I won't claim to be an expert on this issue -- this is where I comment as an "interested amateur" -- but here are some initial thoughts.

  • One immediate way to identify a complete know-nothing hack is if you see anyone saying this ruling demonstrates that the Israeli government is starving for manpower or some other vulgar materialist explanation. The current government, which depends on the support of Orthodox parties for its majority, was and is absolutely dead-set against this ruling.
  • That said, the current war and the strain it's placed on Israel's military capacities has certainly even further elevated this issue's salience amongst the opposition, and that may have helped create a further permission structure for the court to rule as it did.
  • It is entirely possible that this ruling could bring down Bibi's government. The mercurial nature of the Orthodox parties is I think a bit overstated (people are so proud for knowing better than the naive story about the ultra-Orthodox being the primary drivers of Israeli right-wing extremism -- "they've joined left-wing governments before! Shas backed land for peace!" -- that they skip past the ways that this social cadre has genuinely shifted rightward in recent years). But this issue really is the sine qua for the ultra-Orthodox, and if the current government can't secure it, that's going to create a yawning fissure in an already creaky coalition.
  • It might be weird to think of "more militarization" as helping bolster pro-peace impulses in Israel.

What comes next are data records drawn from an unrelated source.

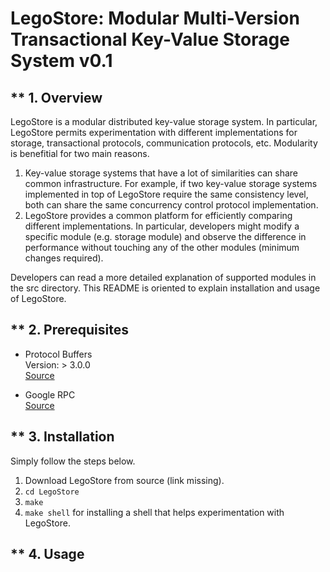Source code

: LegoStore: Modular Multi-Version Transactional Key-Value Storage System v0.1
============================================================================

** 1. Overview
----------
LegoStore is a modular distributed key-value storage system. In particular, LegoStore permits experimentation with different implementations for storage, transactional protocols, communication protocols, etc. Modularity is benefitial for two main reasons.

1) Key-value storage systems that have a lot of similarities can share common infrastructure. For example, if two key-value storage systems implemented in top of LegoStore require the same consistency level, both can share the same concurrency control protocol implementation.
2) LegoStore provides a common platform for efficiently comparing different implementations. In particular, developers might modify a specific module (e.g. storage module) and observe the difference in performance without touching any of the other modules (minimum changes required).

Developers can read a more detailed explanation of supported modules in the src directory. This README is oriented to explain installation and usage of LegoStore.

** 2. Prerequisites
---------------
* Protocol Buffers  
  Version: > 3.0.0  
  [Source](https://github.com/google/protobuf/releases)  

* Google RPC  
  [Source](https://github.com/grpc/grpc/blob/master/INSTALL.md)  

** 3. Installation
----------------
Simply follow the steps below.
1. Download LegoStore from source (link missing).
2. `cd LegoStore`
3. `make`
4. `make shell` for installing a shell that helps experimentation with LegoStore.

** 4. Usage
---------

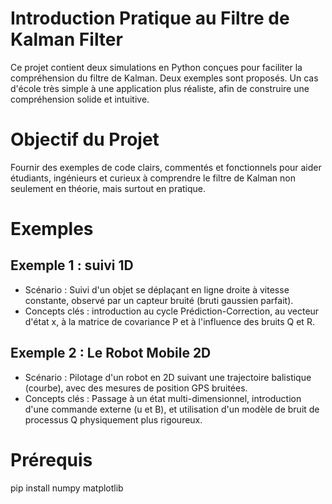 # Introduction Pratique au Filtre de Kalman Filter 
Ce projet contient deux simulations en Python conçues pour faciliter la compréhension du filtre de Kalman. Deux exemples sont proposés. Un cas d'école très simple à une application plus réaliste, afin de construire une compréhension solide et intuitive.


# Objectif du Projet
Fournir des exemples de code clairs, commentés et fonctionnels pour aider étudiants, ingénieurs et curieux à comprendre le filtre de Kalman non seulement en théorie, mais surtout en pratique.


# Exemples
## Exemple 1 : suivi 1D
* Scénario : Suivi d'un objet se déplaçant en ligne droite à vitesse constante, observé par un capteur bruité (bruti gaussien parfait).
* Concepts clés : introduction au cycle Prédiction-Correction, au vecteur d'état x, à la matrice de covariance P et à l'influence des bruits Q et R.
## Exemple 2 : Le Robot Mobile 2D 
* Scénario : Pilotage d'un robot en 2D suivant une trajectoire balistique (courbe), avec des mesures de position GPS bruitées.
* Concepts clés : Passage à un état multi-dimensionnel, introduction d'une commande externe (u et B), et utilisation d'un modèle de bruit de processus Q physiquement plus rigoureux.


# Prérequis 
pip install numpy matplotlib
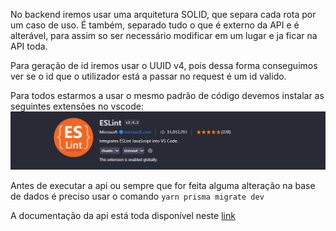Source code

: No backend iremos usar uma arquitetura SOLID, que separa cada rota por um caso de uso. É também, separado tudo o que é externo da API e é alterável, para assim so ser necessário modificar em um lugar e ja ficar na API toda.

Para geração de id iremos usar o UUID v4, pois dessa forma conseguimos ver se o id que o utilizador está a passar no request é um id valido.

Para todos estarmos a usar o mesmo padrão de código devemos instalar as seguintes extensões no vscode:
![Alt text](./.github/images/eslint.png)

Antes de executar a api ou sempre que for feita alguma alteração na base de dados é preciso usar o comando `yarn prisma migrate dev`

A documentação da api está toda disponível neste [link](http://localhost:3333/api/doc)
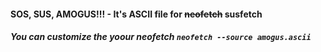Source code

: #### SOS, SUS, AMOGUS!!! - It's ASCII file for ~~neofetch~~ susfetch
##### You can customize the yoour neofetch `neofetch --source amogus.ascii`
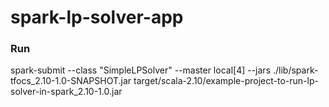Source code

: # spark-lp-solver-app

### Run

spark-submit --class "SimpleLPSolver" --master local[4] --jars ./lib/spark-tfocs_2.10-1.0-SNAPSHOT.jar target/scala-2.10/example-project-to-run-lp-solver-in-spark_2.10-1.0.jar
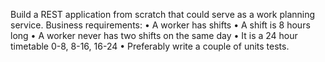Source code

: Build a REST application from scratch that could serve as a work planning service.
Business requirements:
•	A worker has shifts
•	A shift is 8 hours long
•	A worker never has two shifts on the same day
•	It is a 24 hour timetable 0-8, 8-16, 16-24
•	Preferably write a couple of units tests.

But we might see some shift in that direction, for at least two reasons. 
    • Number one, in general, if every social sector is sharing the burden of military service, that may put a damper on needless military adventurism. Parties that are happy to risk the bodies of other Israelis to defend settlement outposts may be less willing to do so once their bodies are on the line. 
    • Number two, for the Haredi parties in particular, the only way they might plausibly get their exemptions back is in a world where Israel is less reliant on constant militarization. So that could create some possibility for working relationship with more liberal forces in the state; albeit an "alliance" that will always be on shaky footing.